I think that right after you learn the Yoneda lemma, the Grothendieck construction might be one of the most surprisingly useful techniques in basic category theory. The purpose of this post is to introduce the Grothendieck construction and illustrate a situation where it came up for me.
Let $\mathsf{C}$ be a category and $F\colon \mathsf{C} \to \mathsf{Cat}$ a functor to the category of small categories. The Grothendieck construction takes this situation and produces a new category $\mathsf{D}$ equipped with a functor $\pi\colon \mathsf{D} \to \mathsf{C}$ . The category $\mathsf{D}$ is sometimes called the category of elements of the functor $F$ . Now, $F$ is allowed to be either covariant or contravariant, but I’ll concentrate on the covariant case in this post. If you wish, you may secretly replace $\mathsf{Cat}$ with $\mathsf{Set}$ or $\mathsf{Grpoid}$ .
The category of elements
Here is the construction of the category $\mathsf{D}$ assuming that $F$ is covariant. An object of $\mathsf{D}$ is a pair $(c,x)$ , where $c \in \mathsf{C}$ is an object and $x \in Fc$ is an object. (If $\mathsf{Cat}$ were $\mathsf{Set}$ , we’d have an element of the set $Fc$ , hence the name.) An arrow $(c,x) \to (d,y)$ is a pair $(f,\alpha)$ , where $f\colon c \to d$ is an arrow in $\mathsf{C}$ and $\alpha\colon Ff(x) \to y$ is an arrow in the category $Fd$ . (If $\mathsf{Cat}$ is $\mathsf{Set}$ , the only arrows are of the form $(f,1_{Ff(x)})$ from $(c,x)$ to $(d,Ff(x))$ .) If you think about it, the only sensible way to define the composition of $(f,\alpha)\colon (c,x) \to (d,y)$ with $(g,\beta)\colon (d,y) \to (e,z)$ is as $(gf,\beta \circ Fg(\alpha))$ , and so we do. Checking that composition is associative is cute; I’ll let you do it.

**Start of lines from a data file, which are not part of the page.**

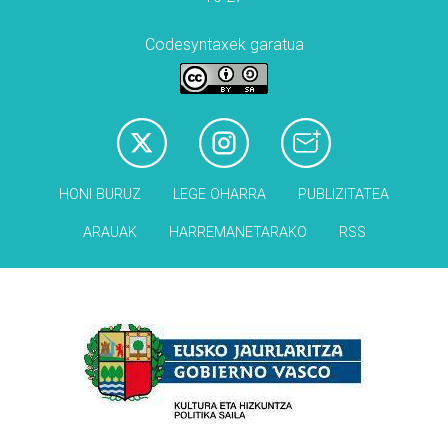
Codesyntaxek garatua
HONI BURUZ
LEGE OHARRA
PUBLIZITATEA
ARAUAK
HARREMANETARAKO
RSS
Babesleak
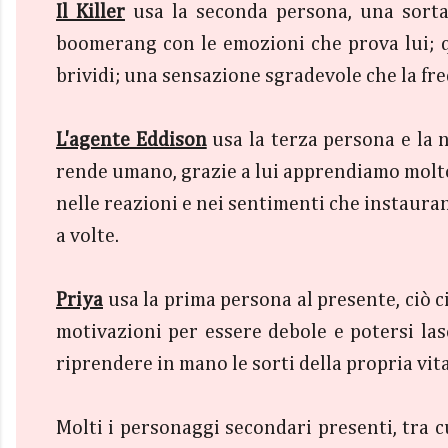
Il Killer
usa la seconda persona, una sorta 
boomerang con le emozioni che prova lui; qu
brividi; una sensazione sgradevole che la fre
L'agente Eddison
usa la terza persona e la 
rende umano, grazie a lui apprendiamo molto
nelle reazioni e nei sentimenti che instaurano
a volte.
Priya
usa la prima persona al presente, ciò c
motivazioni per essere debole e potersi las
riprendere in mano le sorti della propria vita
Molti i personaggi secondari presenti, tra c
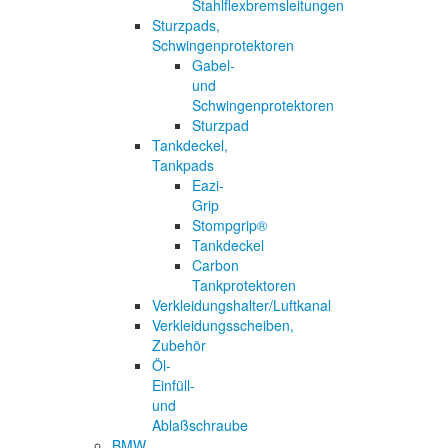
Stahlflexbremsleitungen
Sturzpads,
Schwingenprotektoren
Gabel-
und
Schwingenprotektoren
Sturzpad
Tankdeckel,
Tankpads
Eazi-
Grip
Stompgrip®
Tankdeckel
Carbon
Tankprotektoren
Verkleidungshalter/Luftkanal
Verkleidungsscheiben,
Zubehör
Öl-
Einfüll-
und
Ablaßschraube
BMW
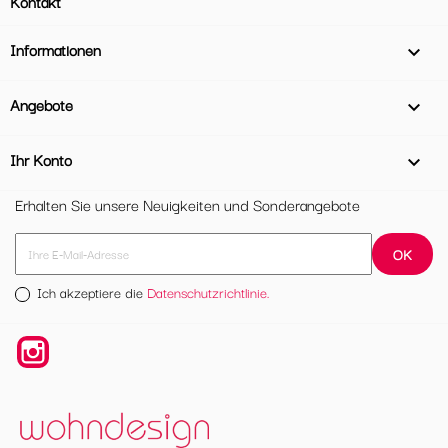
Kontakt
Informationen

Angebote

Ihr Konto

Erhalten Sie unsere Neuigkeiten und Sonderangebote
Ich akzeptiere die
Datenschutzrichtlinie.
Instagram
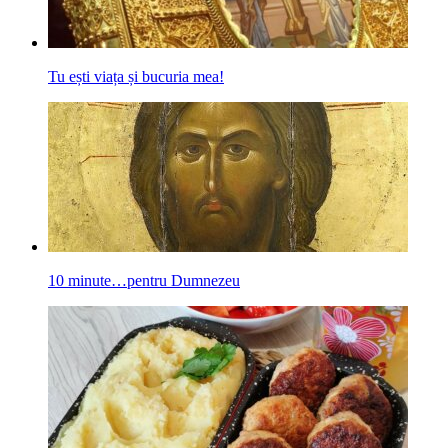
Tu ești viața și bucuria mea!
10 minute…pentru Dumnezeu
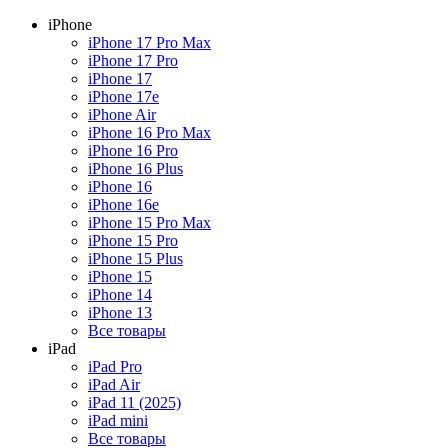
iPhone
iPhone 17 Pro Max
iPhone 17 Pro
iPhone 17
iPhone 17e
iPhone Air
iPhone 16 Pro Max
iPhone 16 Pro
iPhone 16 Plus
iPhone 16
iPhone 16e
iPhone 15 Pro Max
iPhone 15 Pro
iPhone 15 Plus
iPhone 15
iPhone 14
iPhone 13
Все товары
iPad
iPad Pro
iPad Air
iPad 11 (2025)
iPad mini
Все товары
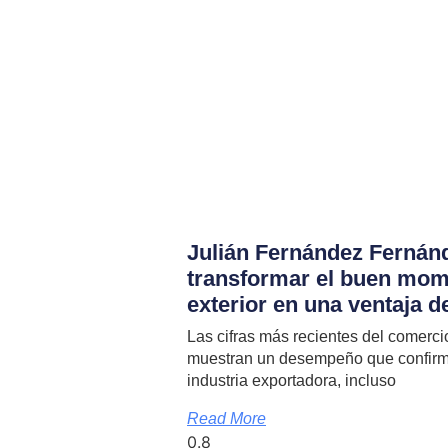
Julián Fernández Fernánd
transformar el buen mom
exterior en una ventaja d
Las cifras más recientes del comerci
muestran un desempeño que confirma 
industria exportadora, incluso
Read More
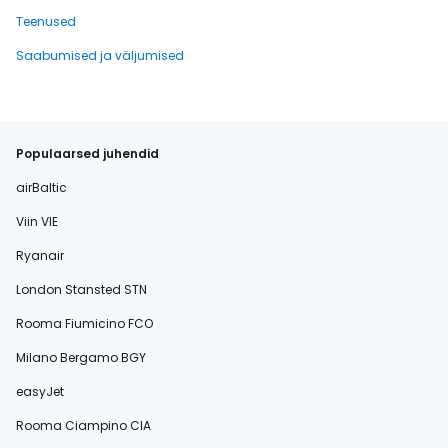
Teenused
Saabumised ja väljumised
Populaarsed juhendid
airBaltic
Viin VIE
Ryanair
London Stansted STN
Rooma Fiumicino FCO
Milano Bergamo BGY
easyJet
Rooma Ciampino CIA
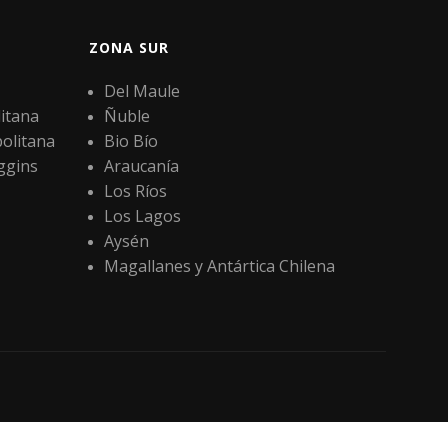
ZONA SUR
Del Maule
itana
Ñuble
olitana
Bio Bío
ggins
Araucanía
Los Ríos
Los Lagos
Aysén
Magallanes y Antártica Chilena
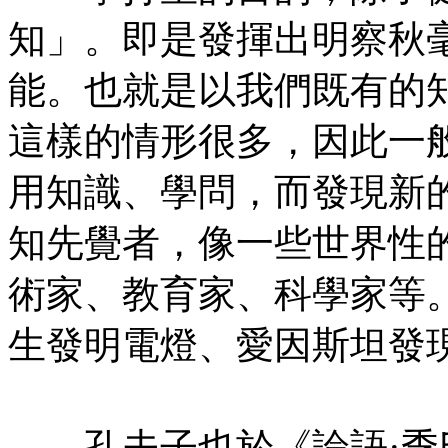
知」。即是發揮出明察秋
能。也就是以我們既有的
這樣的情形很多，因此一
用知識、學問，而發現新
知先覺者，像一些世界性
術家、教育家、科學家等
生發明電燈、愛因斯坦發
㊣七葉佛教書社版權所有
孔夫子也於《論語·季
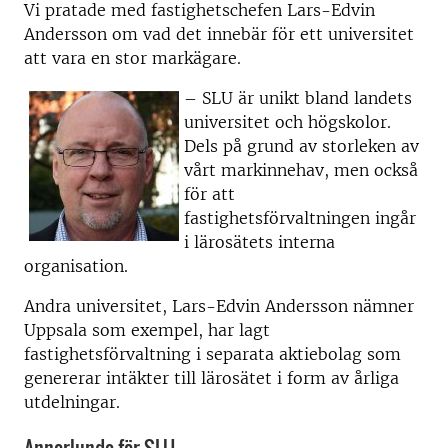
Vi pratade med fastighetschefen Lars-Edvin
Andersson om vad det innebär för ett universitet
att vara en stor markägare.
– SLU är unikt bland landets
universitet och högskolor.
Dels på grund av storleken av
vårt markinnehav, men också
för att
fastighetsförvaltningen ingår
i lärosätets interna
organisation.
Andra universitet, Lars-Edvin Andersson nämner
Uppsala som exempel, har lagt
fastighetsförvaltning i separata aktiebolag som
genererar intäkter till lärosätet i form av årliga
utdelningar.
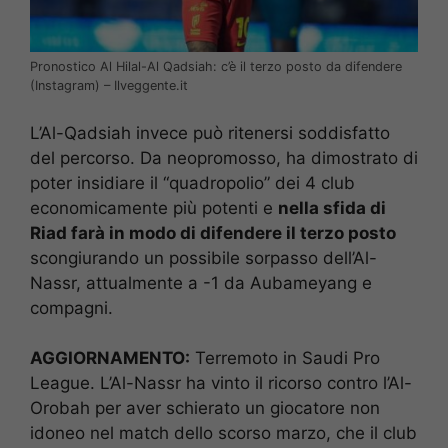
Pronostico Al Hilal-Al Qadsiah: c’è il terzo posto da difendere
(Instagram) – Ilveggente.it
L’Al-Qadsiah invece può ritenersi soddisfatto
del percorso. Da neopromosso, ha dimostrato di
poter insidiare il “quadropolio” dei 4 club
economicamente più potenti e
nella sfida di
Riad farà in modo di difendere il terzo posto
scongiurando un possibile sorpasso dell’Al-
Nassr, attualmente a -1 da Aubameyang e
compagni.
AGGIORNAMENTO:
Terremoto in Saudi Pro
League. L’Al-Nassr ha vinto il ricorso contro l’Al-
Orobah per aver schierato un giocatore non
idoneo nel match dello scorso marzo, che il club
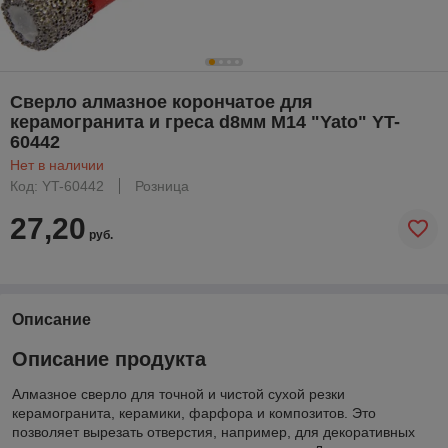
Cверло алмазное корончатое для
керамогранита и греса d8мм M14 "Yato" YT-
60442
Нет в наличии
Код: YT-60442
Розница
27,20
руб.
Описание
Описание продукта
Алмазное сверло для точной и чистой сухой резки
керамогранита, керамики, фарфора и композитов. Это
позволяет вырезать отверстия, например, для декоративных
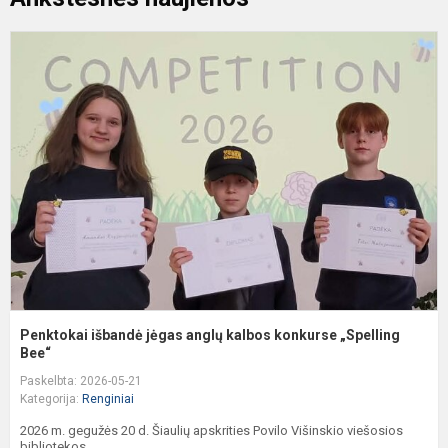
P
i
j
a
k
k
„
B
Penktokai išbandė jėgas anglų kalbos konkurse „Spelling
Bee“
Paskelbta: 2026-05-21
Kategorija:
Renginiai
2026 m. gegužės 20 d. Šiaulių apskrities Povilo Višinskio viešosios
bibliotekos...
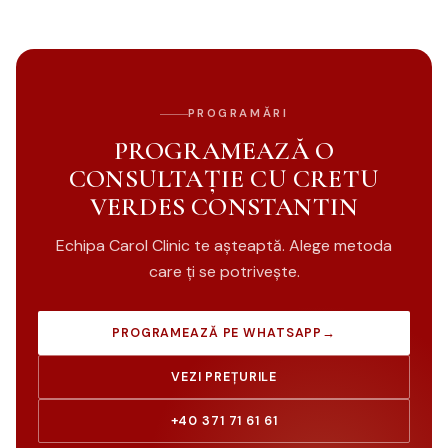
PROGRAMĂRI
PROGRAMEAZĂ O
CONSULTAȚIE CU CRETU
VERDES CONSTANTIN
Echipa Carol Clinic te așteaptă. Alege metoda
care ți se potrivește.
PROGRAMEAZĂ PE WHATSAPP
→
VEZI PREȚURILE
+40 371 71 61 61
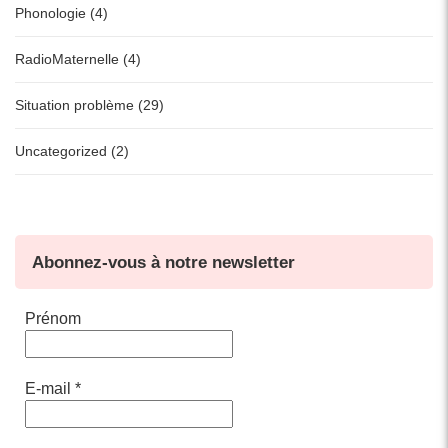
Phonologie (4)
RadioMaternelle (4)
Situation problème (29)
Uncategorized (2)
Abonnez-vous à notre newsletter
Prénom
E-mail
*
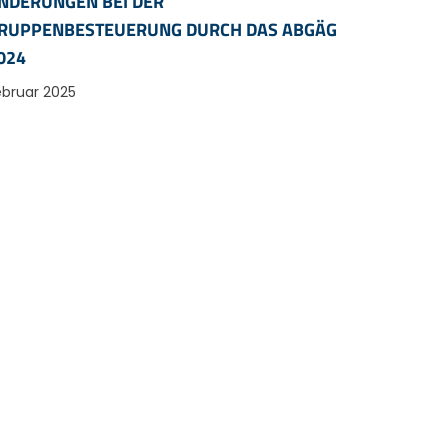
NDERUNGEN BEI DER
RUPPENBESTEUERUNG DURCH DAS ABGÄG
024
ebruar 2025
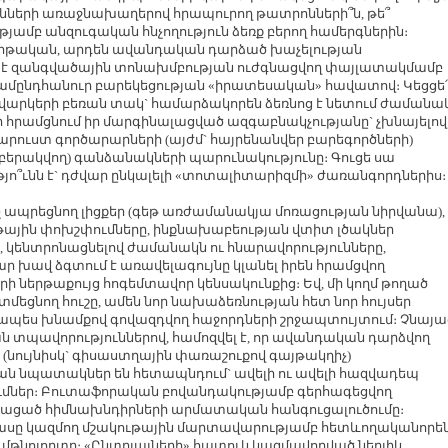
ւնների առաջնախաղերով հրապուրող թատրոնների՞ն, թե՞
ամբ անզուգական հնչողություն ձեռք բերող համերգներին։
րթական, արդեն ավանդական դարձած խաչելության
մ է զանգվածային տոնախմբության ուժգնացվող փայլատակմամբ
ամընդհանուր բարեկեցության «իրատեսական» հավատով։ Կեցցե՛
 վարկերի բեռան տակ` համարձակորեն ձեռնոց է նետում ժամանա
ր հրամցնում իր մարգինալացված ազգաբնակչությանը` չխնայելով
րուստ գործարարների (այժմ` հայրենանվեր բարեգործների)
բերակվող) գանձանակների պարունակությունը։ Գուցե սա
ո՞ւնն է` դժվար ընկալելի «տոտալիտարիզմի» ժառանգորդներիս։
 ապրեցնող լիցքեր (գեթ առժամանակյա մոռացության նիրվանա),
ւթային փոխշփումները, ինքնախաբեության վտիտ լծակներ
, կենտրոնացնելով ժամանակն ու հնարավորությունները,
ր խավ ձգտում է առավելագույնը կլանել իրեն հրամցվող
ի ներթաքույց հոգեմտավոր կենսակունքից։ Եվ, մի կողմ թողած
ցնող հուշը, ամեն նոր նախաձեռնության հետ նոր հույսեր
կապես խնամքով գովազդվող հաջորդների շրջապտույտում։ Չնայա
ն տպավորություններով, համոզվել է, որ ավանդական դարձվող
(նույնիսկ` գիսաստղային փառաշուքով գայթակղիչ)
ան նպատակներ են հետապնդում` ավելի ու ավելի հազվադեպ
ւմներ։ Բուտաֆորական բովանդակությամբ գերհագեցվող
րծրացած հիմնախնդիրների արմատական հանգուցալուծումը։
ասը կազմող մշակութային մարտավարությամբ հետևողականորե
մթնոլորտը։ «Ընտրյալների» հատուկ կազմավորված նեղլիկ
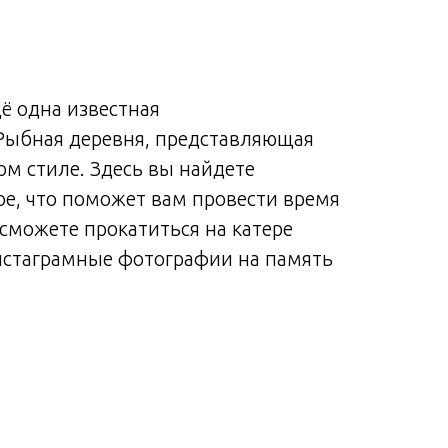
ё одна известная
Рыбная деревня, представляющая
ом стиле. Здесь вы найдете
ое, что поможет вам провести время
 сможете прокатиться на катере
инстаграмные фотографии на память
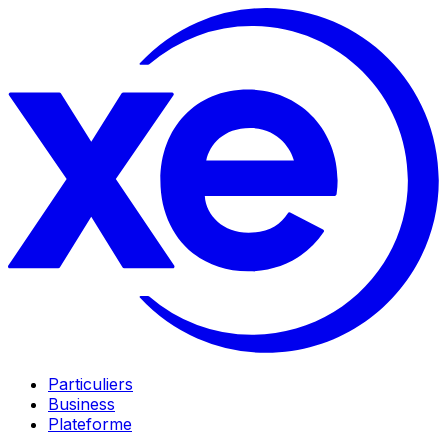
Particuliers
Business
Plateforme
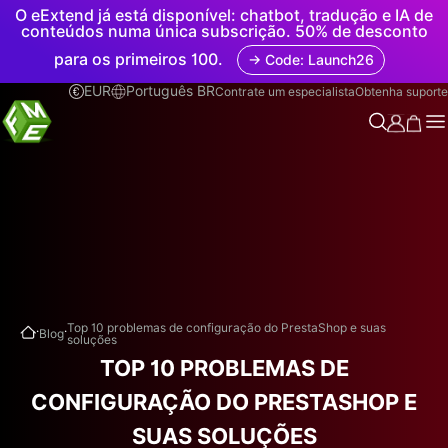
O eExtend já está disponível: chatbot, tradução e IA de
conteúdos numa única subscrição. 50% de desconto
para os primeiros 100.
→ Code: Launch26
EUR
Português BR
Contrate um especialista
Obtenha suporte
.
.
Top 10 problemas de configuração do PrestaShop e suas
Blog
soluções
TOP 10 PROBLEMAS DE
CONFIGURAÇÃO DO PRESTASHOP E
SUAS SOLUÇÕES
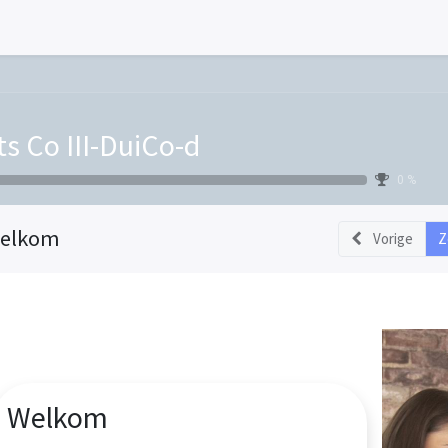
ts Co III-DuiCo-d
0 %
elkom
Vorige
Z
Welkom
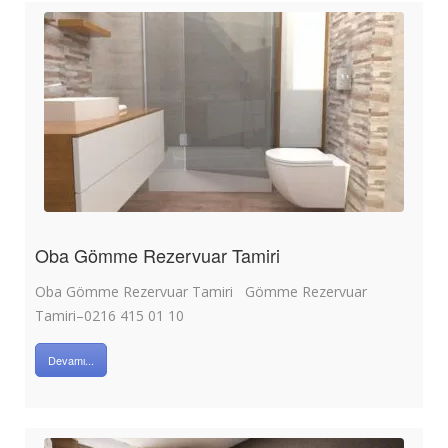
Oba Gömme Rezervuar Tamiri
Oba Gömme Rezervuar Tamiri Gömme Rezervuar
Tamiri–0216 415 01 10
Devamı...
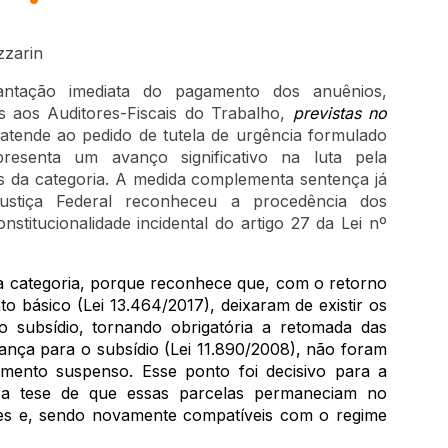
zzarin
antação imediata do pagamento dos anuênios,
 aos Auditores-Fiscais do Trabalho,
previstas no
atende ao pedido de tutela de urgência formulado
esenta um avanço significativo na luta pela
s da categoria. A medida complementa sentença já
Justiça Federal reconheceu a procedência dos
titucionalidade incidental do artigo 27 da Lei nº
da categoria, porque reconhece que, com o retorno
 básico (Lei 13.464/2017), deixaram de existir os
do subsídio, tornando obrigatória a retomada das
nça para o subsídio (Lei 11.890/2008), não foram
mento suspenso. Esse ponto foi decisivo para a
 a tese de que essas parcelas permaneciam no
tores e, sendo novamente compatíveis com o regime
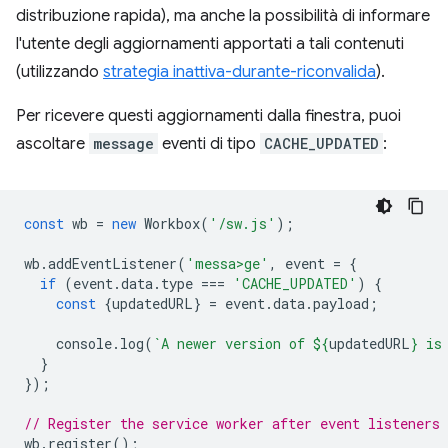
distribuzione rapida), ma anche la possibilità di informare
l'utente degli aggiornamenti apportati a tali contenuti
(utilizzando
strategia inattiva-durante-riconvalida
).
Per ricevere questi aggiornamenti dalla finestra, puoi
ascoltare
message
eventi di tipo
CACHE_UPDATED
:
const
wb
=
new
Workbox
(
'/sw.js'
);
wb
.
addEventListener
(
'messa>ge'
,
event
=
{
if
(
event
.
data
.
type
===
'CACHE_UPDATED'
)
{
const
{
updatedURL
}
=
event
.
data
.
payload
;
console
.
log
(
`A newer version of 
${
updatedURL
}
 is
}
});
// Register the service worker after event listeners 
wb
.
register
();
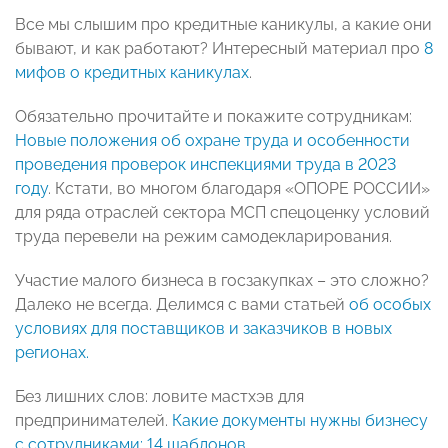
Все мы слышим про кредитные каникулы, а какие они
бывают, и как работают? Интересный материал про
8
мифов о кредитных каникулах
.
Обязательно прочитайте и покажите сотрудникам:
Новые положения об охране труда и особенности
проведения проверок инспекциями труда в 2023
году
. Кстати, во многом благодаря «ОПОРЕ РОССИИ»
для ряда отраслей сектора МСП спецоценку условий
труда перевели на режим самодекларирования.
Участие малого бизнеса в госзакупках – это сложно?
Далеко не всегда. Делимся с вами статьей
об особых
условиях для поставщиков и заказчиков в новых
регионах.
Без лишних слов: ловите мастхэв для
предпринимателей.
Какие документы нужны бизнесу
с сотрудниками: 14 шаблонов.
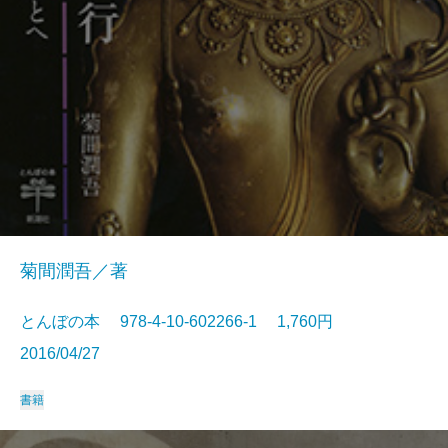
菊間潤吾／著
とんぼの本 978-4-10-602266-1 1,760円
2016/04/27
書籍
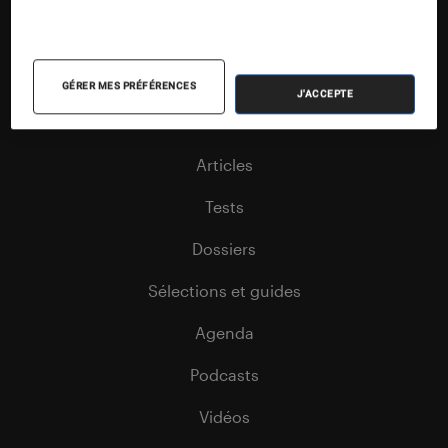
Nos contenus
GÉRER MES PRÉFÉRENCES
J'ACCEPTE
Nos flux RSS
Articles
Tests
Dossiers
Sélections et guides
Agenda
Podcasts
Vidéos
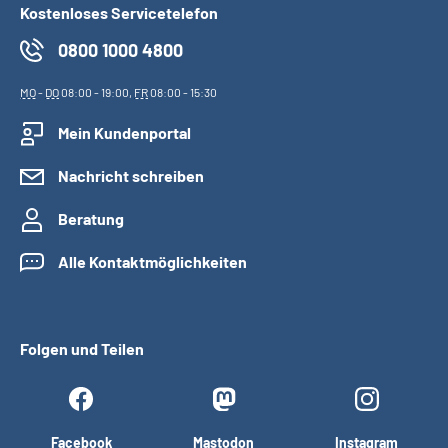
Kostenloses Servicetelefon
0800 1000 4800
MO
-
DO
08:00 - 19:00,
FR
08:00 - 15:30
Mein Kundenportal
Nachricht schreiben
Beratung
Alle Kontaktmöglichkeiten
Folgen und Teilen
Facebook
Mastodon
Instagram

The functor $\pi\colon \mathsf{D} \to \mathsf{C}$ is sort of staring at us: it’s defined as $\pi(c,x) = c$ and $\pi(f,\alpha) = f$ .
Co-fibered categories
The functor $\pi\colon \mathsf{D} \to \mathsf{C}$ is pre-cofibered in the sense that given $f\colon c \to d$ in $\mathsf{C}$ and any object of the form $(c,x)$ , precomposition with the arrow $(f,1_{Ff(x)})$ provides, for any $(d,y)$ in $\mathsf{D}$ , an isomorphism
$\{(1_d,\alpha) \colon (d,Ff(x)) \to (d,y)\} \cong \{(f,\beta) \colon (x,c) \to (d,y)\}.$The arrows of the form $(f,1_x)$ are called co-cartesian and because the composition of co-cartesian arrows is co-cartesian, we say that $\pi\colon \mathsf{D} \to \mathsf{C}$ is cofibered.
The usefulness of this formulation is the following corollary to Quillen’s Theorem A:
Corollary. Suppose that $\pi\colon \mathsf{D} \to \mathsf{C}$ is pre-cofibered (or the dual notion, pre-fibered) and that for each $c \in \mathsf{C}$ , the category $\pi^{-1}(c)$ comprising those objects $d \in \mathsf{D}$ satisfying $\pi(d) = c$ and those arrows $\alpha$ satisfying $\pi(\alpha) = 1_c$ has a contractible geometric realization. Then the resulting map of geometric realizations $|\pi|\colon |\mathsf{D}| \to |\mathsf{C}|$ is a homotopy equivalence.
Here’s how this came up for me: I have managed to be very coy about talking about Outer Space so far and unfortunately I will continue to be coy here and now. The spine of Outer Space is the geometric realization of a certain category, whose objects are in one formulation (equivalence classes) of trees equipped with the action of a group (classically the free group of rank $n$ ) satisfying certain conditions. Arrows of the category are collapse maps. If we think of the barycentric subdivision of each tree as a geometric realization of a category, then each collapse map is a functor of the associated categories.
Carefully (or not, the equivalence relation is such that the “category of choices” is a contractible groupoid) choosing a tree in each equivalence class defines, then, a functor from Outer Space to $\mathsf{Cat}$ . If you perform the Grothendieck construction on this situation, you get the spine of l’Autre Espace (French: “the other space”), a space that the full automorphism group of a free group acts on nicely. Anyway, contractibility of the spine of l’Autre Espace thus follows from the fact that trees are contractible, the spine of Outer Space is contractible, and the corollary to Quillen’s Theorem A.